Birnbaum described a lot of CRM software today as “point solutions, doing one thing very well like trouble tickets but not focused on a holistic customer experience.”
Kustomer is a modern take on the CRM challenge. It starts with the premise that the usual way of handling customer support — assigning a customer and his/her problem a ticket — is wrong because it instantly creates case silos, and de-humanises the whole effort.
“People need to be the atomic unit. It’s about supporting a customer and not a case,” he said. He genuinely seems to feel that the more you treat a person like a number, the worse that person gets treated. More practically, though, another problem with that when an issue does become more complicated, it’s harder to move that ticket around and find the right person to help.

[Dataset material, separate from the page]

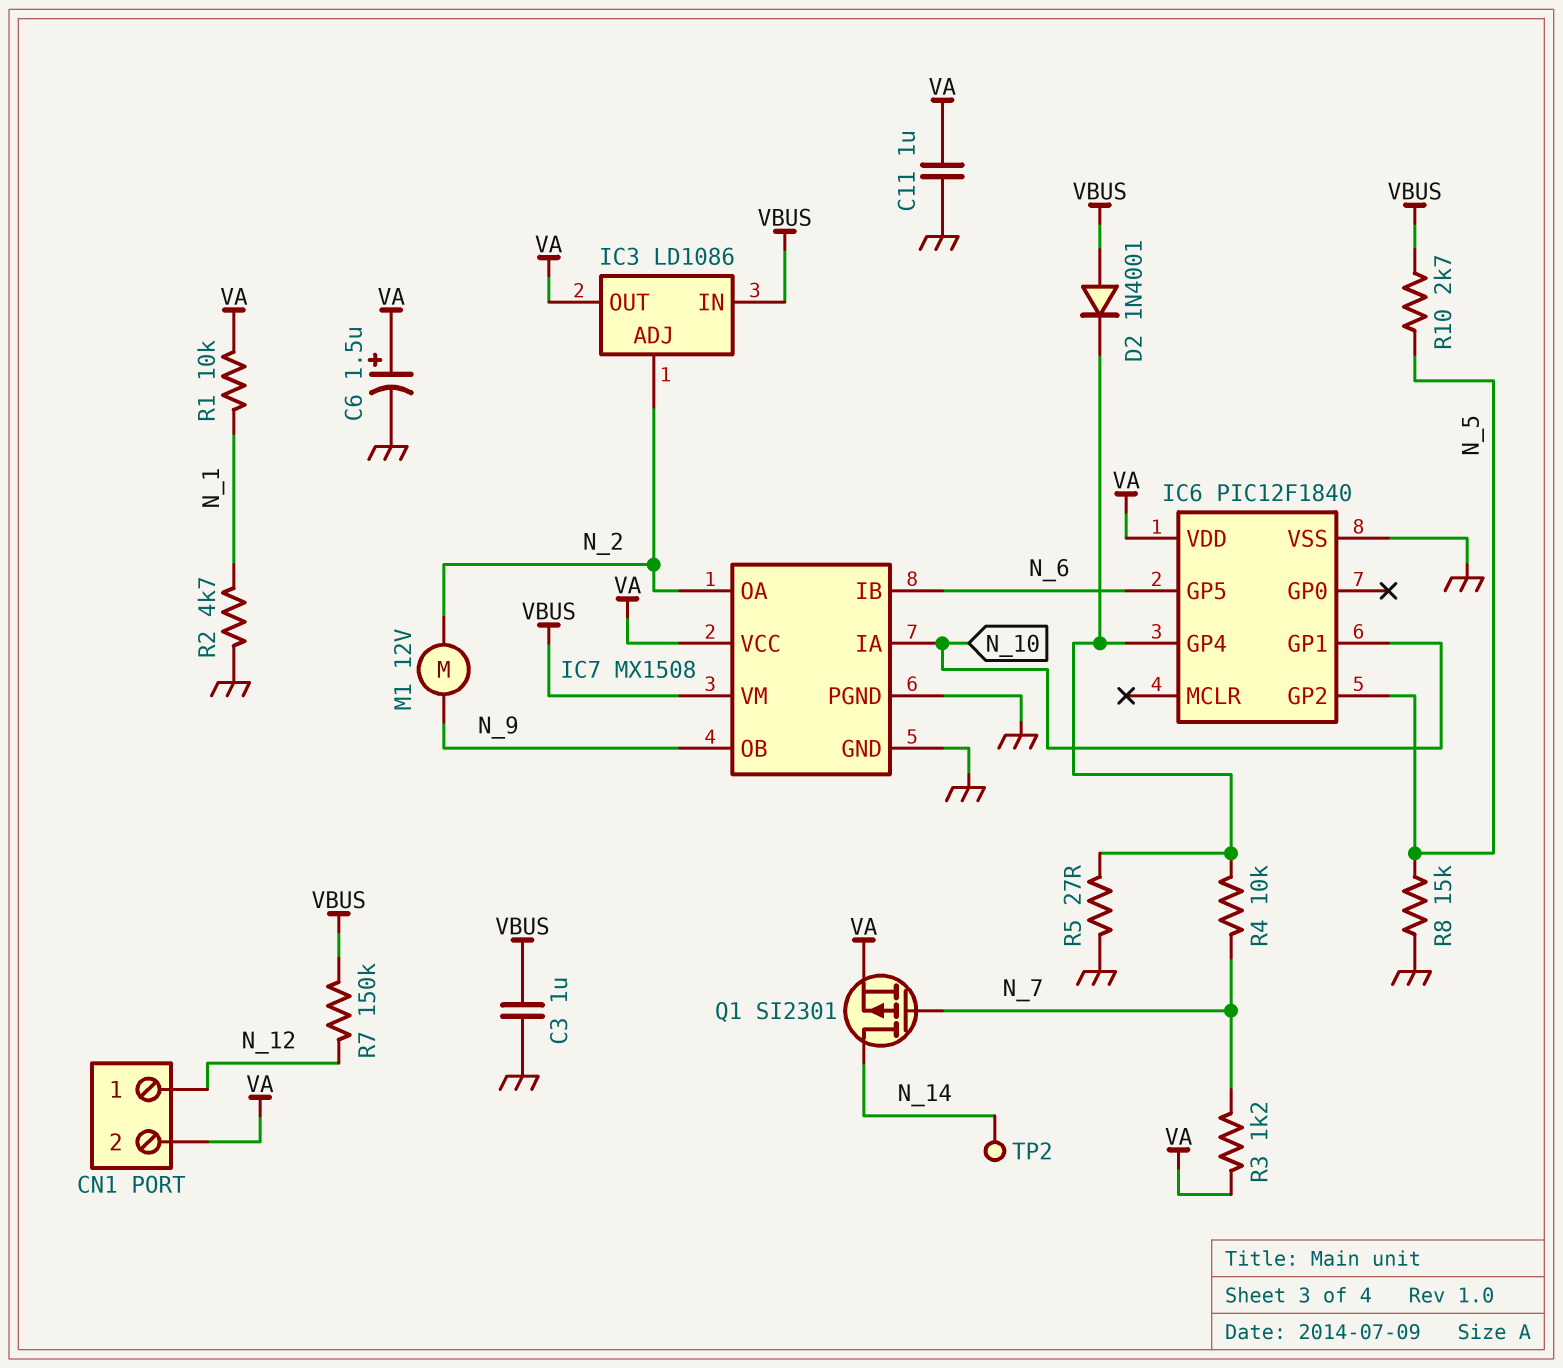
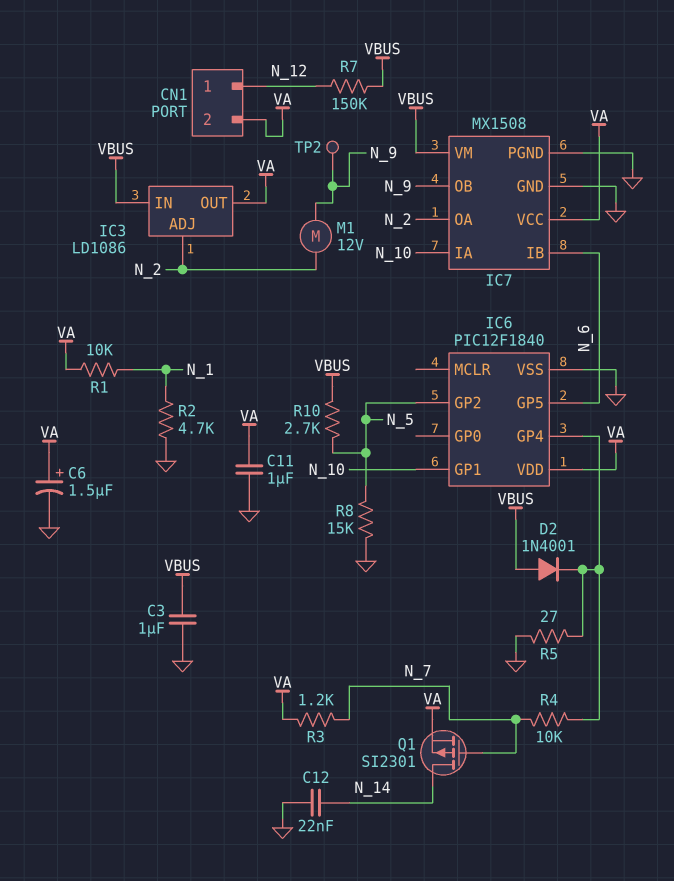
C12: none -> 22nF (GND, N_14)
TP2: test point (N_14) -> test point (N_9)

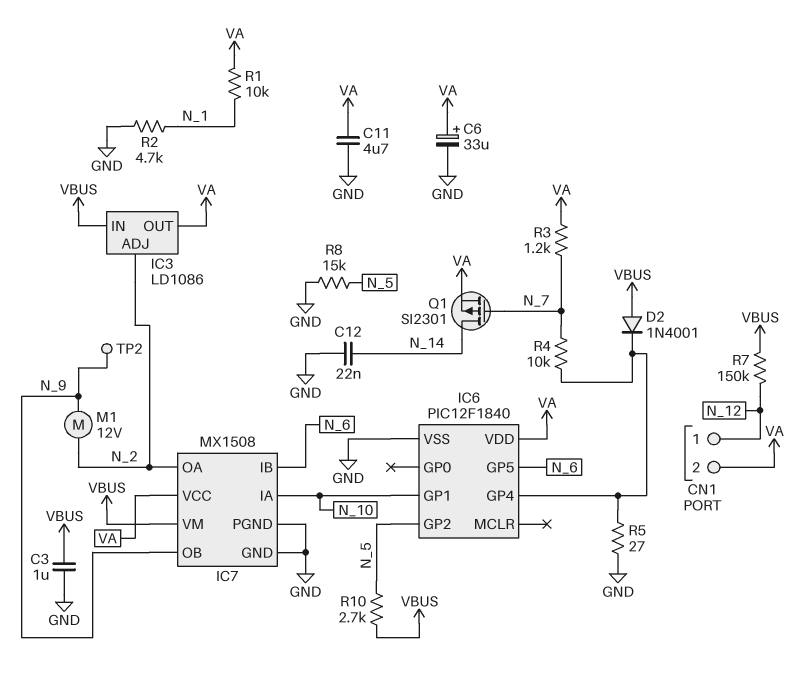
C6: 1.5uF (plus VA, minus GND) -> 33uF (plus VA, minus GND)
C11: 1uF (GND, VA) -> 4.7uF (GND, VA)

Kustomer’s platform lets the company view a user on a timeline encompassing his or her whole history with a product and the company, so that the person who takes the support call can interact better with that person to try to figure out a solution (or send that person to the right department to get it resolved).
Say you bought a connected fire alarm. The company creates a file for you when you make the purchase, and then you encounter an issue trying to use the product. You call in, get the help you need, and then that gets logged. Then if you call again with a problem, because they have a history of your past purchase, they can automatically ask about firmware updates, and other diagnostic details.
The platform can also “snooze” and “wake up” customers, who might be due for upgrades, to get contacted. Kustomer also appears to include some intelligence to help suggest actions to the employee who is handling an inbound query, measuring “the event, object and sentiment” of that query.
The company’s decision initially to target smaller businesses fits with Kustomer’s premise that everyone at a business, could, in theory work in customer support. In many smaller companies, sometimes that’s actually the case simply due to a lack of staff. But collectively the SMB sector is huge: just in the U.S. it is made up of 7 billion businesses and worth $36 billion for CRM services alone, according to Gartner.
Still, it seems like a big challenge to me think everyone could or would want to interact with customers. It seems like here, Kustomer, is also tapping into a bigger trend, that of people multitasking in the workplace and being prepared to wear many hats.
To get people to this point, you have to have products that will make their life easier, and that is another tech trend that the startup is tapping:
“Beyond the seasoned team, we chose to invest in Kustomer because the platform is truly revolutionary,” said Warren Lee, general partner at Canaan Partners. “Consumerization of the enterprise is something we’ve seen work well in cases like Slack, but Kustomer’s approach to this problem is really the first of its kind.”
Kustomer will start to offer its first products commercially in November (when it will reveal pricing), initially targeting small businesses with 100 or fewer employees.